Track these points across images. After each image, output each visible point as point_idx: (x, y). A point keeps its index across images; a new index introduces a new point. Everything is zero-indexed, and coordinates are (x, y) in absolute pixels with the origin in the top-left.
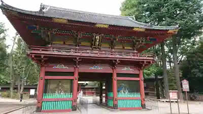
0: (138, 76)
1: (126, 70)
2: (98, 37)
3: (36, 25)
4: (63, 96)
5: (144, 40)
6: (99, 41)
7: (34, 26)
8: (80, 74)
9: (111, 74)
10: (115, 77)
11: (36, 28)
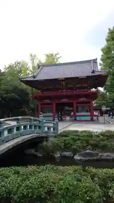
0: (89, 103)
2: (64, 83)
4: (50, 114)
8: (56, 104)
9: (73, 103)
10: (75, 104)
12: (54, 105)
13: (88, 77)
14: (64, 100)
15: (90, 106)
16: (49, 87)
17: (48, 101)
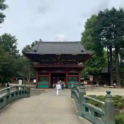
0: (78, 74)
1: (72, 71)
4: (46, 83)
10: (67, 75)
12: (50, 75)
13: (79, 55)
14: (58, 71)
15: (78, 77)
16: (46, 60)
17: (44, 71)
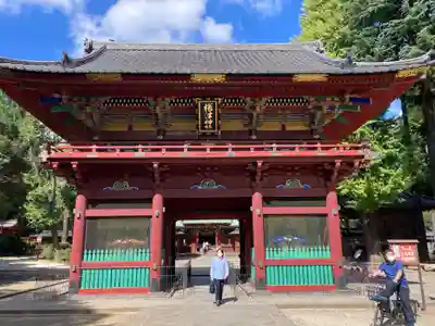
2: (208, 107)
3: (60, 93)
5: (337, 105)
6: (213, 115)
7: (57, 96)
10: (257, 208)
11: (60, 100)
12: (157, 208)
15: (325, 216)
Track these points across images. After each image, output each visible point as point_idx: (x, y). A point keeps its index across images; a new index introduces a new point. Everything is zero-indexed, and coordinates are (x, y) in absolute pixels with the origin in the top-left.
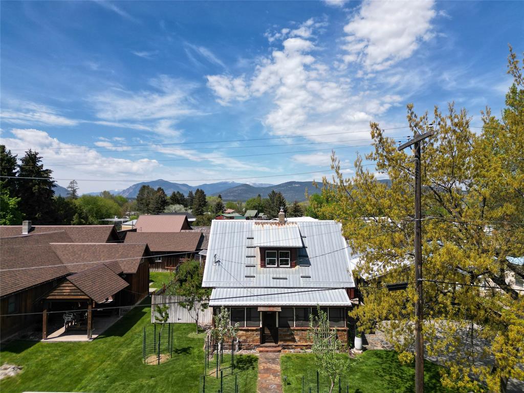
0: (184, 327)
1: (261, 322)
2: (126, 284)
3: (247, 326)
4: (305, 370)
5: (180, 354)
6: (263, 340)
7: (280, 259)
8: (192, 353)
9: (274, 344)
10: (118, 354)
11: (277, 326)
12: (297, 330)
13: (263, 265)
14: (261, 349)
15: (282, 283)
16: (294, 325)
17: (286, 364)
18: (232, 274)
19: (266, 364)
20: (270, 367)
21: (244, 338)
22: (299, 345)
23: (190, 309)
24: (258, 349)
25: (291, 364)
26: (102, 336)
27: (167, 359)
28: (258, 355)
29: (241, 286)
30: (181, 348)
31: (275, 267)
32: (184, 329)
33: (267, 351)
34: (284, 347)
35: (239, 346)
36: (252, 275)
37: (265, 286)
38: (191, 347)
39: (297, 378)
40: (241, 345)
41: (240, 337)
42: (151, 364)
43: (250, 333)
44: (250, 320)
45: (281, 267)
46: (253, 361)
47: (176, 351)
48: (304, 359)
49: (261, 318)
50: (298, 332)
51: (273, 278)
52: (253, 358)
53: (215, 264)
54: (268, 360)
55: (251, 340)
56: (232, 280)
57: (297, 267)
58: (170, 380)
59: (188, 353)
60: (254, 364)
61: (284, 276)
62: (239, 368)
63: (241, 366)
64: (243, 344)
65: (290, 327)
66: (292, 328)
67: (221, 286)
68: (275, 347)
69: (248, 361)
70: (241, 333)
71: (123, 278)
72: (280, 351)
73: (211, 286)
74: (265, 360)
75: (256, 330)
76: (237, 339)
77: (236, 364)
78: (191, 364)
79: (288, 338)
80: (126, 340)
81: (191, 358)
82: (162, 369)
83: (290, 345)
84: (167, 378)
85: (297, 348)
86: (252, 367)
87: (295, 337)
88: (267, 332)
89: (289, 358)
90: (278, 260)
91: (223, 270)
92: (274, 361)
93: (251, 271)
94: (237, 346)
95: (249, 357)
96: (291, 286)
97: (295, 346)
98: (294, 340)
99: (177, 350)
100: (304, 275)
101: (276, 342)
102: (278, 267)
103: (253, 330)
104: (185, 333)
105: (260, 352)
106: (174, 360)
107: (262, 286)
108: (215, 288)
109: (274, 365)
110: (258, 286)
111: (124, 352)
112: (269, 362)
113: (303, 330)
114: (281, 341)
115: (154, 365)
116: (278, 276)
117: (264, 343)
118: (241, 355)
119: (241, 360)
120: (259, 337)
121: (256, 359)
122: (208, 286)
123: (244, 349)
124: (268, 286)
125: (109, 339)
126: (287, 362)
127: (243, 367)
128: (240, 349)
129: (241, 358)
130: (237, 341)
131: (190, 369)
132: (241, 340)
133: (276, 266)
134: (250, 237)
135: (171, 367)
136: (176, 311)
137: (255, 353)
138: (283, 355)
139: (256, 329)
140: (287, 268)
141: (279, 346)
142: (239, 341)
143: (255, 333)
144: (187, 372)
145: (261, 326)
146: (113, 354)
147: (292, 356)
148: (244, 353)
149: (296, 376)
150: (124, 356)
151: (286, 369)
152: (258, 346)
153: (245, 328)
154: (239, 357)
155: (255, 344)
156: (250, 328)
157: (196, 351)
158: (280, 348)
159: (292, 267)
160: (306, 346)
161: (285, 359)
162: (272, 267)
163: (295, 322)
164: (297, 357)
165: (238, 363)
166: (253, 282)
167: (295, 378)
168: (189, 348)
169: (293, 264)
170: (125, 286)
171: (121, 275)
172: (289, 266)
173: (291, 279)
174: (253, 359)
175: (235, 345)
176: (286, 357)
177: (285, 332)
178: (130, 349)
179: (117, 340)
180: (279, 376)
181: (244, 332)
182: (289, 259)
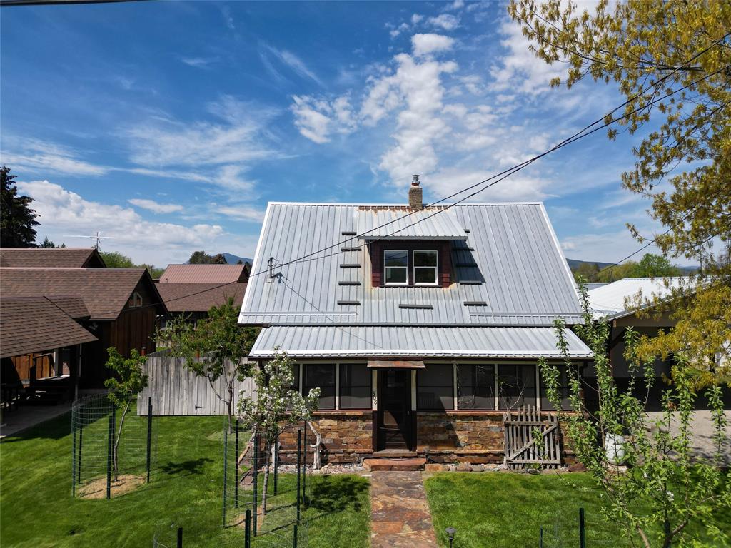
0: (206, 422)
1: (375, 400)
2: (89, 337)
3: (340, 409)
4: (497, 513)
5: (175, 475)
6: (381, 441)
7: (414, 268)
8: (206, 471)
9: (406, 451)
10: (25, 474)
11: (414, 407)
12: (462, 418)
13: (378, 282)
14: (376, 462)
15: (422, 317)
16: (455, 405)
17: (441, 497)
18: (309, 299)
19: (391, 496)
20: (402, 504)
21: (334, 436)
22: (468, 454)
23: (215, 379)
24: (367, 463)
25: (455, 496)
26: (15, 438)
27: (138, 486)
28: (368, 475)
29: (328, 321)
30: (181, 462)
31: (404, 287)
32: (204, 426)
33: (391, 468)
34: (433, 459)
35: (321, 454)
36: (353, 299)
37: (383, 321)
38: (207, 460)
39: (480, 535)
40: (328, 454)
41: (324, 433)
42: (92, 497)
43: (347, 424)
44: (349, 394)
45: (419, 287)
46: (355, 491)
47: (169, 468)
48: (486, 486)
49: (375, 389)
50: (466, 424)
51: (402, 307)
52: (356, 483)
53: (270, 280)
54: (394, 488)
55: (352, 440)
56: (308, 308)
57: (454, 286)
58: (120, 539)
59: (196, 472)
60: (359, 496)
61: (426, 303)
62: (320, 507)
63: (324, 501)
64: (332, 450)
65: (443, 410)
66: (449, 413)
67: (283, 320)
68: (410, 458)
69: (343, 489)
70: (326, 423)
71: (90, 330)
72: (421, 467)
73: (259, 321)
74: (386, 487)
75: (363, 418)
76: (318, 438)
77: (312, 498)
78: (196, 498)
79: (441, 437)
80: (61, 446)
81: (198, 483)
82: (113, 510)
83: (446, 454)
84: (116, 533)
85: (463, 461)
86: (353, 503)
87: (457, 433)
88: (390, 422)
89: (447, 481)
90: (411, 270)
91: (288, 291)
92: (409, 489)
93: (350, 293)
94: (316, 455)
95: (346, 479)
96: (444, 322)
97: (458, 455)
98: (454, 442)
99: (172, 465)
100: (471, 300)
101: (412, 447)
102: (411, 285)
103: (355, 418)
104: (204, 432)
105: (374, 468)
106: (152, 487)
107: (375, 321)
108: (267, 326)
109: (410, 501)
110: (367, 321)
111: (40, 472)
112: (398, 492)
113: (476, 418)
114: (423, 444)
115: (95, 500)
116: (412, 302)
117: (384, 449)
118: (326, 477)
119: (324, 488)
120: (370, 434)
121: (364, 486)
122: (251, 321)
123: (334, 464)
124: (390, 321)
125: (26, 443)
126: (443, 492)
127: (330, 503)
128: (324, 462)
129: (326, 483)
130: (318, 444)
131: (187, 510)
132: (326, 441)
133: (407, 283)
134: (348, 231)
135: (138, 504)
136: (190, 391)
137: (361, 470)
138: (431, 476)
139: (364, 415)
140: (433, 287)
141: (418, 456)
142: (322, 445)
143: (361, 424)
144: (176, 518)
145: (375, 408)
146: (10, 475)
147: (454, 478)
148: (335, 471)
149: (478, 527)
150: (35, 478)
151: (445, 509)
152: (368, 456)
153: (337, 412)
154: (320, 481)
155: (362, 450)
156: (347, 413)
157: (217, 468)
158: (422, 461)
159: (441, 285)
160: (486, 455)
161: (437, 485)
162: (397, 286)
163: (456, 399)
164: (468, 482)
165: (316, 493)
166: (356, 315)
167: (473, 534)
168: (201, 462)
169: (444, 280)
170: (87, 341)
171: (85, 322)
172: (436, 283)
173: (443, 309)
174: (357, 486)
175: (313, 453)
176: (439, 480)
177: (432, 422)
178: (58, 464)
179: (44, 445)
180: (427, 527)
181: (335, 423)
182: (436, 268)
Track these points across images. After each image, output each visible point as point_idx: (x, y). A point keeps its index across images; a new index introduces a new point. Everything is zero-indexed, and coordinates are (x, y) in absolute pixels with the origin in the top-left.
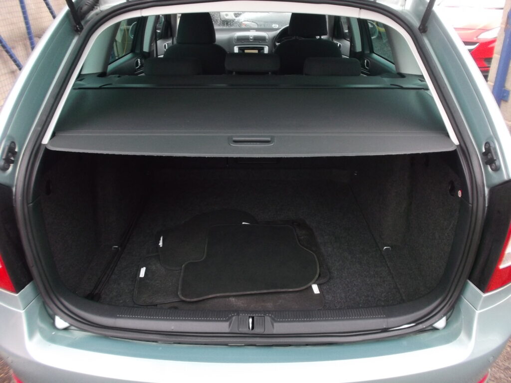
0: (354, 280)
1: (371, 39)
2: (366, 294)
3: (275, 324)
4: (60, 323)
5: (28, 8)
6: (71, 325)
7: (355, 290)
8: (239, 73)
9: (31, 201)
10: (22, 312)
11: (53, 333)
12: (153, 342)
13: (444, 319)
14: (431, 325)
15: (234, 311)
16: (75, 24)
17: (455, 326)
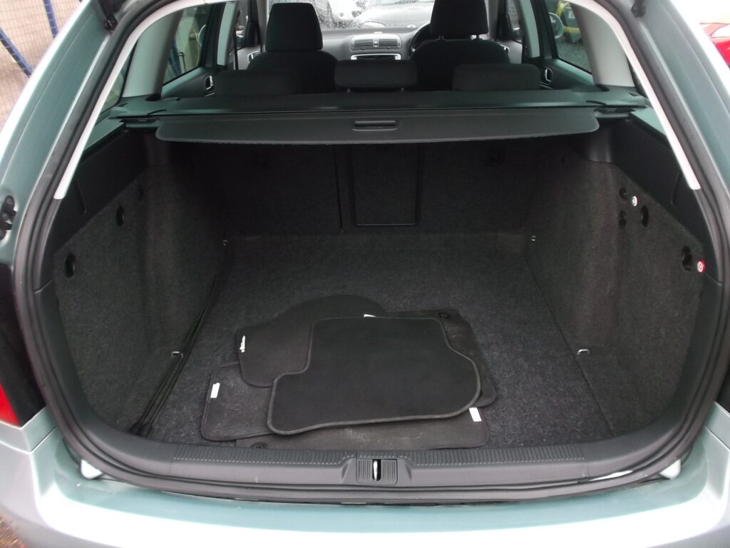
0: (533, 401)
1: (554, 38)
2: (552, 422)
3: (414, 471)
4: (89, 470)
5: (55, 10)
6: (104, 473)
7: (536, 416)
8: (356, 90)
9: (38, 287)
10: (30, 454)
11: (79, 485)
12: (228, 498)
13: (677, 463)
14: (657, 473)
15: (350, 452)
16: (105, 18)
17: (695, 473)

++++++++++++++++++++

◆ **Your task**: Rewrite the lines as a numbered list, from the first line through the line containing "7: (34, 26)", both included. Omit any blank lines and leave the pictures out of the answer.

◆ **Response area**:
1. Track these points across images. After each image, output each visible point as point_idx: (x, y). A point keeps its index across images; a new index introduces a new point. Everything is zero-indexed, and coordinates are (x, y) in absolute pixels with the origin in the top-left.
2. 0: (138, 76)
3. 1: (126, 70)
4. 2: (98, 37)
5. 3: (36, 25)
6. 4: (63, 96)
7. 5: (144, 40)
8. 6: (99, 41)
9. 7: (34, 26)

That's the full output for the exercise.